ADINT: Do It Yourself Surveillance

"If it's free you're the product." Most of us have heard this meme often enough, and have a vague understanding that it relates to online ads. But when most of us think about online ads, we think about the occasional annoyance of having to scroll past or otherwise ignore an ad—doing so is assumed to be the price of free online services, and it seems a small price to pay.

If only it were so simple.

Researchers at the University of Washington published a paper at the ACM Workshop on Privacy in the Electronic Society entitled "Exploring ADINT: Using Ad Targeting for Surveillance on a Budget." The subtitle is "How Alice Can Buy Ads to Track Bob." Yes, it's as bad as it sounds. The authors point out that for as little as $1,000, someone can use targeted ads to track the location of specified individuals. The mobile advertising infrastructure allows any attacker with modest means to to "know where the target goes, where they live, and other sensitive information such as what apps they use". Knowledge of what apps are being used can be considered sensitive for a variety of reasons, including mental health conditions, diabetes trackers, dating apps (which can indicate relationship or sexual preferences), political affiliation apps, and religious and church apps.

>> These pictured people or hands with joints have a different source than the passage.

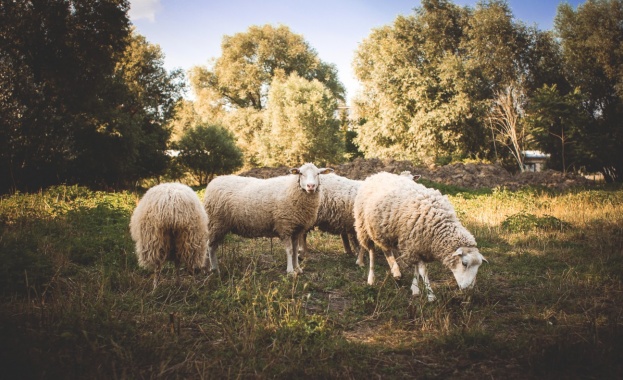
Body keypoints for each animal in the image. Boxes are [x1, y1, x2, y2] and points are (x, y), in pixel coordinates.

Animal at [205, 162, 334, 274]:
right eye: (301, 173)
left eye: (318, 174)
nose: (310, 186)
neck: (293, 189)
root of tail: (214, 181)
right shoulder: (285, 226)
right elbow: (289, 250)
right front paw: (290, 271)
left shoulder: (297, 229)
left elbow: (296, 249)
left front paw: (298, 268)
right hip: (216, 222)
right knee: (210, 246)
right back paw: (213, 269)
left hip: (220, 225)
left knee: (213, 246)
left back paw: (213, 268)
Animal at [356, 171, 488, 300]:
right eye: (464, 263)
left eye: (478, 267)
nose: (468, 289)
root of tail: (376, 174)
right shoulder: (413, 244)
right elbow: (423, 271)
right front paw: (430, 295)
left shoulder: (419, 245)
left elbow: (417, 269)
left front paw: (415, 288)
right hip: (364, 227)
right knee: (372, 252)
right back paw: (371, 278)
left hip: (384, 231)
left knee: (386, 250)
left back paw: (396, 271)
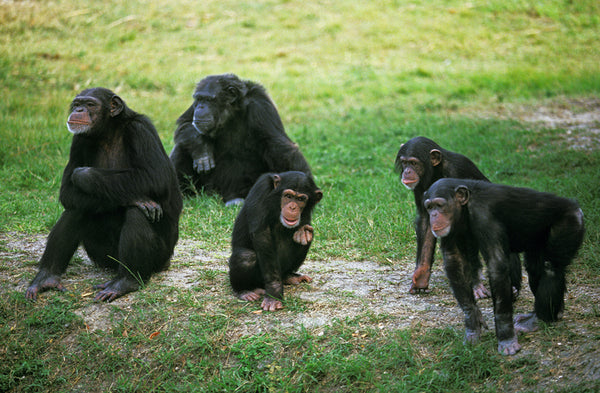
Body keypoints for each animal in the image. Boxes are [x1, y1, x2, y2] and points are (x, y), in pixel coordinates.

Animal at [26, 87, 180, 302]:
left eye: (90, 104)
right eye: (77, 103)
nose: (79, 109)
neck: (109, 132)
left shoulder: (141, 130)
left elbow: (156, 176)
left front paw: (83, 175)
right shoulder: (78, 140)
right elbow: (67, 192)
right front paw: (136, 198)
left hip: (160, 258)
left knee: (137, 214)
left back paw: (125, 282)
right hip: (102, 256)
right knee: (76, 209)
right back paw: (46, 277)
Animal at [168, 72, 312, 205]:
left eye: (208, 99)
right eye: (199, 99)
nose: (200, 107)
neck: (231, 113)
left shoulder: (261, 107)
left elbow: (279, 147)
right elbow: (185, 123)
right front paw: (201, 149)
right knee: (182, 146)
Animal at [230, 170, 324, 310]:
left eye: (301, 199)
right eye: (288, 196)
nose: (292, 207)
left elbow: (304, 230)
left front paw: (302, 233)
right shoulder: (261, 188)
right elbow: (262, 234)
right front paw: (273, 293)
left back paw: (289, 277)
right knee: (245, 256)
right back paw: (245, 291)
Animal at [394, 136, 520, 298]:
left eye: (414, 163)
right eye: (405, 162)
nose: (407, 171)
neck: (436, 171)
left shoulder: (458, 170)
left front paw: (476, 284)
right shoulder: (420, 188)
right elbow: (426, 221)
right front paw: (421, 276)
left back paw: (513, 288)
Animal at [422, 178, 584, 356]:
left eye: (439, 205)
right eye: (429, 207)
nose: (433, 215)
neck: (465, 208)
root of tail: (576, 207)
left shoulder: (484, 216)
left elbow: (496, 265)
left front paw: (506, 337)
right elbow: (454, 261)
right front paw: (472, 322)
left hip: (569, 223)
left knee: (551, 268)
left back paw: (536, 320)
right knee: (534, 267)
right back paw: (550, 313)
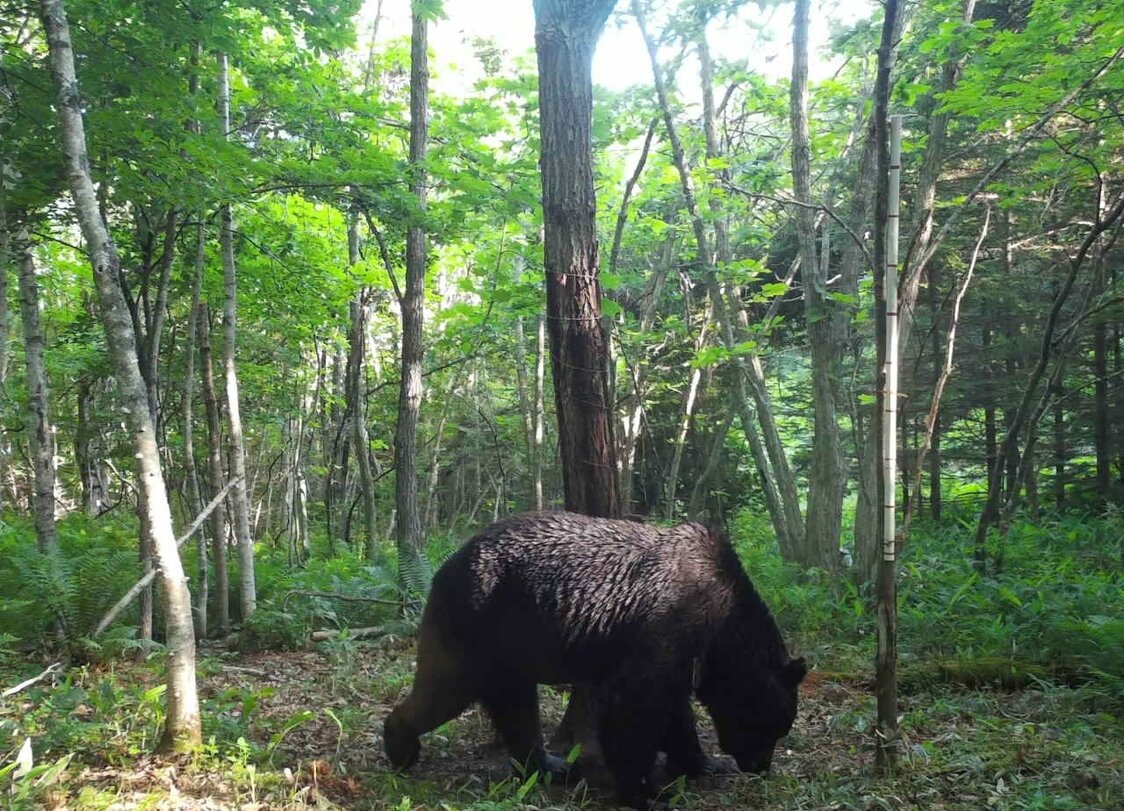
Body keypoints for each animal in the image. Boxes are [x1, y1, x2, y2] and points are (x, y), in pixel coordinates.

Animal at [383, 511, 806, 809]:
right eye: (773, 728)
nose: (760, 766)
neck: (722, 626)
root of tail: (446, 563)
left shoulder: (680, 656)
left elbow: (673, 711)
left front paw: (702, 763)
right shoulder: (666, 626)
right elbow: (635, 708)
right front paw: (644, 792)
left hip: (511, 645)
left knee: (515, 707)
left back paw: (550, 765)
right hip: (478, 620)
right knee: (445, 689)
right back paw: (400, 746)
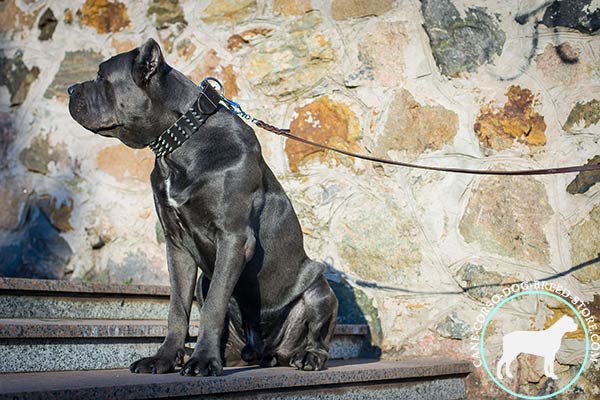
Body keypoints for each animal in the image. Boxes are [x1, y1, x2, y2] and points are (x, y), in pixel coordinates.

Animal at [68, 39, 340, 376]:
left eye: (101, 77)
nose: (69, 89)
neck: (179, 144)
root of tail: (268, 351)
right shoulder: (177, 245)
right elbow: (177, 308)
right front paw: (164, 358)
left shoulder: (234, 239)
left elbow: (213, 306)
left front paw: (202, 361)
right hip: (204, 282)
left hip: (319, 289)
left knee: (318, 334)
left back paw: (309, 356)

As I've pointed out before, most people think it's a reasonable trade-off to allow ads to be shown in order to get apps and services for free. But in order to deliver those ads, the ad networks need to learn as much as possible about all of us, so that advertisers know whether it's worth paying to target an ad to any of us (and when and where it should do so). Advertisers have enabled what we can refer to as a stalker economy. If you think it sounds creepy, you're right. And it's also ubiquitous, part of the background noise of being a mobile-phone using netizen. 

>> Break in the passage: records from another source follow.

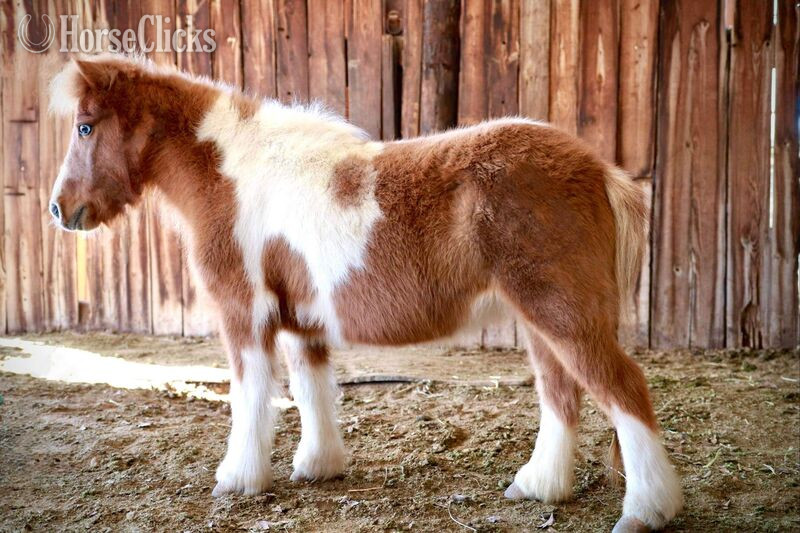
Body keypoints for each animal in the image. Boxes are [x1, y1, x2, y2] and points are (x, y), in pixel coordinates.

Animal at [49, 54, 682, 532]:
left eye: (85, 127)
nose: (59, 209)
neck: (231, 172)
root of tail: (600, 170)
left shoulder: (244, 314)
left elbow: (249, 395)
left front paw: (237, 478)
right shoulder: (301, 320)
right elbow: (311, 389)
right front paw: (318, 466)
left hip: (563, 313)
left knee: (622, 389)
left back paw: (646, 511)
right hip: (539, 318)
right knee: (561, 394)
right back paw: (538, 487)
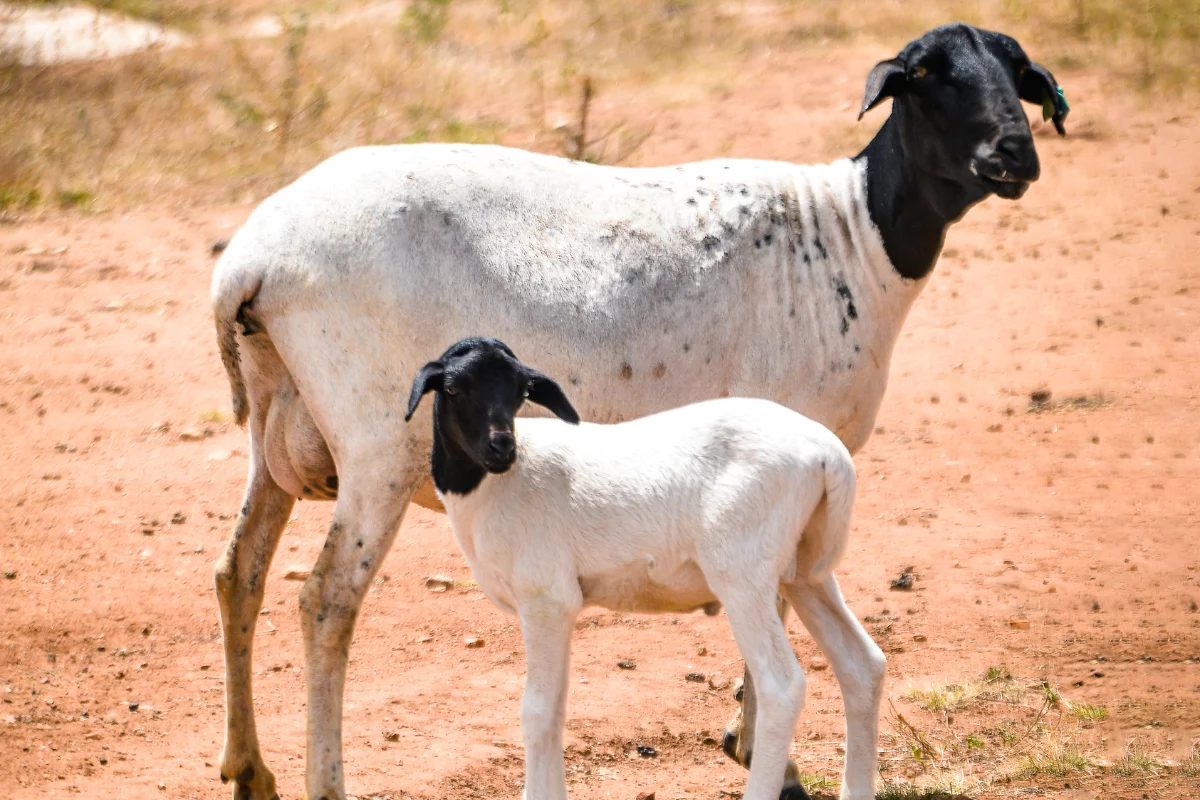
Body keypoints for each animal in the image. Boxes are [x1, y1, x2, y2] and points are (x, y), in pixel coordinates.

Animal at [408, 335, 888, 800]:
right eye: (453, 389)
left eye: (520, 391)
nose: (501, 448)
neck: (496, 486)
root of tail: (828, 454)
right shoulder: (558, 609)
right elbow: (558, 707)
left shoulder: (545, 599)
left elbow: (537, 712)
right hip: (804, 571)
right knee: (862, 664)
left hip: (743, 572)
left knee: (782, 687)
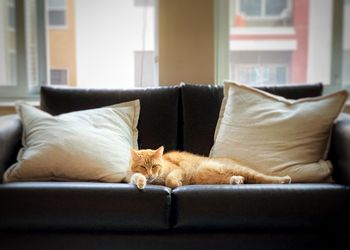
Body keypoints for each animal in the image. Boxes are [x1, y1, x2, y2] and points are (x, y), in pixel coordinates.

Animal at [124, 146, 292, 189]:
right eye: (143, 167)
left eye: (154, 166)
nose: (150, 175)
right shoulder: (132, 177)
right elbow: (137, 178)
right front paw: (142, 183)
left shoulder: (179, 170)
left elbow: (170, 180)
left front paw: (176, 183)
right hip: (207, 176)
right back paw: (237, 180)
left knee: (263, 177)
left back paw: (284, 179)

This is how Alice can buy ads to track Bob. But what is meant by "ADINT"? The authors invented this term, and I think it's a good one. Whereas the intelligence community refers to human intelligence as "HUMINT" and signals (electronic) intelligence as "SIGINT", the corresponding term for advertising intelligence has been coined by the paper's researchers as "ADINT."

Most of the focus on mobile security has been around malware and network attacks that deliver malware. But malware is rare, whereas the stalker economy, or ADINT, can affect us all. In my previous post, I noted that mobile devices send considerable amounts of data into the cloud, which is to say the data is now in the wild—outside of our ability to track and control it. ADINT represents another threat vector regarding the digital exhaust of our mobile devices. This should worry us.

Mobile Security: Focusing On What's Important

Often, it's what we don't know that gets us in the most trouble.

Conventional wisdom regarding mobile security in many enterprises is that it's not an urgent requirement. Many enterprises have convinced themselves that it's sufficient to implement policies to ensure that users don't root or jailbreak their phone, and that they only download apps from an official app store. With such policies in place, the CISO's mental image of their mobile security posture might look like this:

In actuality, their mobile security policy probably looks more like this:

The good news is the gate is closed--and locked! And, per security best practice the policy is publicly posted (Keep Gate Closed). Luckily, due to the security of Android and iOS, the mobile device is probably secure, as is the data on the device--despite the incompleteness of the mobile security controls.

But what about the data that leaves the device? How well is it protected by the locked gate?

Not very well, unfortunately. Most mobile device and their apps send considerable amounts of data into the cloud, and it's not obvious to most enterprises what data leaks from mobile devices into the wild--and how effectively the data is secured in the cloud. App developers have a financial incentive to report location and other personal data to ad networks, marketing frameworks, and apps' back ends when aggregation or persistent storage is required. Personal data might include device identifiers, phone number or email address, calendar and contact info, and app-related usage information. Ad networks are relentless in collecting as much data as possible to support the real-time bidding (RTB) process for mobile ad placements. And while most of this data leakage is privacy related, some can be used to inform an enterprise attack.

Meanwhile, we obsess over whether Face ID is better than Touch ID, and lament that the iOS 11 control center doesn't fully disconnect Bluetooth and WiFi. We breathlessly follow headline after headline making us scared over malware campaigns in Asia that truth be told represent little threat to the enterprise--in the unlikely event an employee's phone is infected (the employee, though, has plenty of reason to worry).

Multiple vendors have developed Mobile Threat Defense (MTD) solutions that address mobile security issues, each with their own unique focus. The MTD market is still in its infancy, and only a small percentage of enterprises have adopted and fully operationalized a solution. MTD solutions don't readily fall into typical enterprise security paradigms, and of course they compete for scarce dollars and security staff resources. As the world shifts to a "mobile first" focus, it will be interesting to see the degree to which MTD emerges as a major factor in enterprise security.